Tasks to complete:
1. Copy from the Xanpan text the part that opens with the words containing "- Individuals have" and closes with "ever will be.".
2. In the Xanpan text, the sentence beginning "Xanpan is a little more than that" names the methods Xanpan takes from. List all of them.
3. Continue the Xanpan text from its final sentence.
# Start of Page text
Its not so much than Xanpan has any new radical ideas in it, its more than it is a synthesis of ideas from several Agile methods plus my own. It contains a fair chunk of what I would call “product management ideas”.
Xanpan is a little more than that, in takes from Scrum as well as XP, and from Lean as well as Kanban, plus there are other ideas in too.
I’ll write more about Xanpan in future but for now here are the essential features, and where it steals them from. A little rough and ready but I wanted to share this and get some feedback.
From Extreme Programming: The technical practices
- Test Driven Development plus Automated Test Driven Development. If you want to adopt BDD then go right ahead
- Lightweight, near time code review, better still pair programming if developers are happy with it
- Continuous integration: with tests and static analysis tools as part of the build system
- Rough up front design: no up front design is wrong, but so too is design that takes weeks or months. If you need a design session it is probably part of the planning meeting with all the developers around the whiteboard for an hour or maybe two
- Refactoring to keep the code soft - its software, emphasis the soft
- Shared code ownership
- Minimise documentation, accept tacit knowledge as part of the development process.
- Velocity measurement and “yesterday’s weather” approach to deciding what to put in the next iteration
- Have a visual board to track progress
- Divide the board into columns which represent you process - probably more than just: Todo, In Progress and Done. Columns are usually come in pairs: a queue then a action which draws from the queue. Work to improve the flow and change the columns as you go
- Work in progress limits - usually on action queues, occasionally queues may be limited too
- Improvement comes from improving flow
- Minimise the time spent estimating, if possible abolish estimates and use statistically derived approximations, i.e. averages
- Cumulative flow charts
- Use iterations to establish a regular rhythm to the team
- Iterations start with closing the previous one: review work done, update statistics, conduct a retrospective. This is followed by a planning meeting: work is presented, estimated (if need be) and scheduled
- Stand-up meetings where appropriate
- Burn-down/up charts where appropriate
- User Stories are the default requirements capture tool although Use Cases, Planguage and more informal approaches are acceptable too. If using User Stories then do not use more than three levels of division
From Lean: Culture of improvement, Kaizen and Learning
- Retrospectives are not enough: Leaders should undertake personal reflection
- Rehearsal: Teams should undertake formal and informal training together; deliberate practice as Kevlin Henney and Jon Jagger like to say
- Team Coach: Each team should have a coach, different coaches may focus on different things so there may be more than one coach. Except in large teams (over 12 people) and in the early days of adoption the coach is usually not full time on a team. The team is there to help the team adopt practices, learn and reflect.
- Individuals have multiple skills and should all muck in, but there are specialists in some areas.
- Kanban’s stop the line quality control: sometimes it is appropriate, sometimes it isn’t. Keep regular retrospectives, part of your rhythm
- Scrum Master: teams will have a Manager or Project Managers, or may be lead by an non-commissioned manager, e.g. Team Leader, Technical Lead, or similar
- Anti-manager ethos: Management is part of the solution, not the problem. Unfortunately the quality of IT and development managers is general is poor; good management can be really powerful
- Matrix management
- Distributed teams, particularly teams in different timezones
Xanpan broadly follows the 10 Step Requirements Model but recognises this model is not broad enough to cope with all scenarios. No model ever will be.
# End of Page text
# Start of Given data
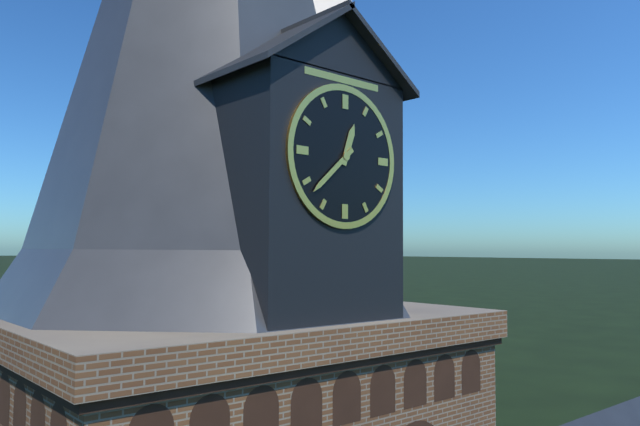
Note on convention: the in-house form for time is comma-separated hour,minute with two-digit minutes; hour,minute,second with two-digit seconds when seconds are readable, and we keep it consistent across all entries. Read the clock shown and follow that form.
12,38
# End of Given data
The results:
1.
- Individuals have multiple skills and should all muck in, but there are specialists in some areas.
- Kanban’s stop the line quality control: sometimes it is appropriate, sometimes it isn’t. Keep regular retrospectives, part of your rhythm
- Scrum Master: teams will have a Manager or Project Managers, or may be lead by an non-commissioned manager, e.g. Team Leader, Technical Lead, or similar
- Anti-manager ethos: Management is part of the solution, not the problem. Unfortunately the quality of IT and development managers is general is poor; good management can be really powerful
- Matrix management
- Distributed teams, particularly teams in different timezones
Xanpan broadly follows the 10 Step Requirements Model but recognises this model is not broad enough to cope with all scenarios. No model ever will be.

2. Scrum, XP, Lean, Kanban

3.
On requirements Xanpan believes:
- There should be a dedicated requirements role staffed by a trained/experienced Product Manager or Business Analyst; both is probably overkill
- There should be a clear business case setting out why a team or project exists. The business case is not a shopping list of features, nor is it a large document but it should allow someone to decide the work is finished
- Customers are not the only stakeholders. Each stakeholder will make their own judgement about the success or failure of work therefore each stakeholder needs to be considered
- Evaluating the benefits of completed work is as important as deciding what work should be undertaken next. There is no point to developing more software if the software that has been delivered so far is not valuable.
- If the team has an architect they should also code; the architects role is to help create a shared understanding of the architecture and educate less experienced team members.
- Teams should be kept together and not broken up when work finishes or changes; bring the work to the team, not the team to the work
- Block and impediments should be tracked to see which ones occur repeatedly. If a team cannot resolve an impediment themselves then the leader or manager steps in, in effect it is the start of an escalation
- There are three version of Xanpan: Evolutionary, Incremental and Iterative - these build on the ideas in my Agile Spectrum article. Iterative is the most compatible with existing corporate culture and project management methods - salami slice requirements; Evolutionary is the extreme - goal directed working
- Xanpan adopts the three planning layers described in my Three Plans for Agile article and encourages Goal Driven Projects.
- Xanpan believe management has an important role to play in the development process (but a lot of development managers are not up to the job)
- Whenever possible put bug-fixing in a separate stream of work; but staff it with the same people, rotate people
- Keep teams together: bring the work to the team, rather than the team to the work
- Quality is free: automate as much testing as you can, although you probably can’t automate 100%
- Prioritisation is vital and omnipresent: there is no such thing as too little time, just mis-understood priorities
- People are key to good software development but there aren’t enough good people to go around, so we need to improve the people we have and help them work more effectively. And we need to grow more good people
- Agile is not about what you do but what you achieve; measure outputs not inputs
- You can always improve
- Customer/End user involvement is key to building a successful system.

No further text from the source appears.